Lonceng “kematian” warga korban lumpur Lapindo sebenarnya juga dibunyikan bersama-sama dengan jajaran Pengadilan Negeri Jakarta Selatan, serta tidak ketinggalan para wakil rakyat. Mereka serempak menyatakan bahwa semburan lumpur Lapindo adalah fenomena alam, bukan kesalahan Lapindo Brantas. Tinggalah rakyat Sidoarjo yang teraniaya menunggu Godot. Lalu apa yang harus dilakukan oleh masyarakat sipil di indonesia atas tragedi kemanusiaan ini? Pertama tentu saja, menyelamatkan nasib para pengungsi korban lumpur Lapindo. Mulai dari menyediakan kebutuhan pokok untuk hidup sehari-hari mereka, makanan dan sandang, hingga pemukiman sementara yang lebih memadai. Bila tak ada lagi jalan untuk membela para korban lumpur Lapindo maka tidak tidak tertutup kemungkinan “Gerakan Anti Politikus Busuk” perlu meneliti ada-tidaknya politikus atau pemimpin disekitar kasus ini yang lalai dari tanggung jawab, bahkan menyebabkan kesengsaraan dan pemiskinan warga Sidoarjo, sehingga tergolong “politikus busuk”.
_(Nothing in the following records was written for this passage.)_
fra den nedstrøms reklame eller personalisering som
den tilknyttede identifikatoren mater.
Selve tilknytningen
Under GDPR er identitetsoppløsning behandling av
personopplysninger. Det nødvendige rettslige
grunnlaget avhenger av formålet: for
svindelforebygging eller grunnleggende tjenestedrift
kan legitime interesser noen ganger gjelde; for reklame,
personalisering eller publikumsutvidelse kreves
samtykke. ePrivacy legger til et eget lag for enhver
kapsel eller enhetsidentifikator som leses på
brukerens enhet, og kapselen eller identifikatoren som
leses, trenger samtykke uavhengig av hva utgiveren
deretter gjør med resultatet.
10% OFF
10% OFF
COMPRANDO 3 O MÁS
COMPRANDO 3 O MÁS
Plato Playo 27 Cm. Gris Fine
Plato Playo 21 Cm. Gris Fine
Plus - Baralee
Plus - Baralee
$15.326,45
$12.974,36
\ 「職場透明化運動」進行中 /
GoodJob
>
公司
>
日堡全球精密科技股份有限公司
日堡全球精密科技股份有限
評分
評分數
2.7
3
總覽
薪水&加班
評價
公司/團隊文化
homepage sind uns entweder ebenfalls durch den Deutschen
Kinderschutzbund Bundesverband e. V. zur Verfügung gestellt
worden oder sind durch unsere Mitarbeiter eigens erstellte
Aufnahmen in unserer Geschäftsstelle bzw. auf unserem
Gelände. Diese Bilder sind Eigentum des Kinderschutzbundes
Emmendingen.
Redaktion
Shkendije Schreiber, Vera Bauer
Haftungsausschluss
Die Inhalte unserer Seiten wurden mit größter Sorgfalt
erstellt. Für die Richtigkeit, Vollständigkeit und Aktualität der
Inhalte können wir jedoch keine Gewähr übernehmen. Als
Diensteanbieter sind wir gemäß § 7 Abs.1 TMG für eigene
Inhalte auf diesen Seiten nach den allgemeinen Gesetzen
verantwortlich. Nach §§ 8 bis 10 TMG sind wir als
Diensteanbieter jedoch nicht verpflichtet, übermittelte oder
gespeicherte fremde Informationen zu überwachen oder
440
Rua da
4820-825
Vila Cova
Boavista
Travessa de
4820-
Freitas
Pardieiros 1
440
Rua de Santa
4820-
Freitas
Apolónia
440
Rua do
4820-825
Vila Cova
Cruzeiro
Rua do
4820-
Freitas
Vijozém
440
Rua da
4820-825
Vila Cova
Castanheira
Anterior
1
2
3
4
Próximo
Hal yang terakhir, untuk mereka yang mengaku pemimpin bangsa, baik yang terlibat dalam jajaran pemerintahan maupun yang duduk di partai, hentikan tebar pesona melalui iklan-iklan di berbagai media komunikasi visual yang menyatakan diri mereka peduli terhadap nasib bangsa ini. Karena biaya pemasangan iklan tersebut lebih baik disumbangkan pada para pengungsi korban lumpur Lapindo. Bila seorang Soetrisno Bachir sebagai Ketua Umum Partai Amanat Nasional berani mengiklankan dirinya dengan memanfaatkan penggalan puisi Chairil Anwar yang sangat indah (“Hidup adalah Perbuatan” dan “Sekali berarti sesudah itu mati”) di begitu banyak media massa, maka para korban lumpur Lapindo perlu menanyakan apa yang telah Soetrisno Bachir perbuat – bersama para pemimpin partai politik lainnya - untuk membela korban lumpur. Jangan sampai keindahan puisi tersebut menjadi sebuah penanda (signifier) tanpa petanda (signified).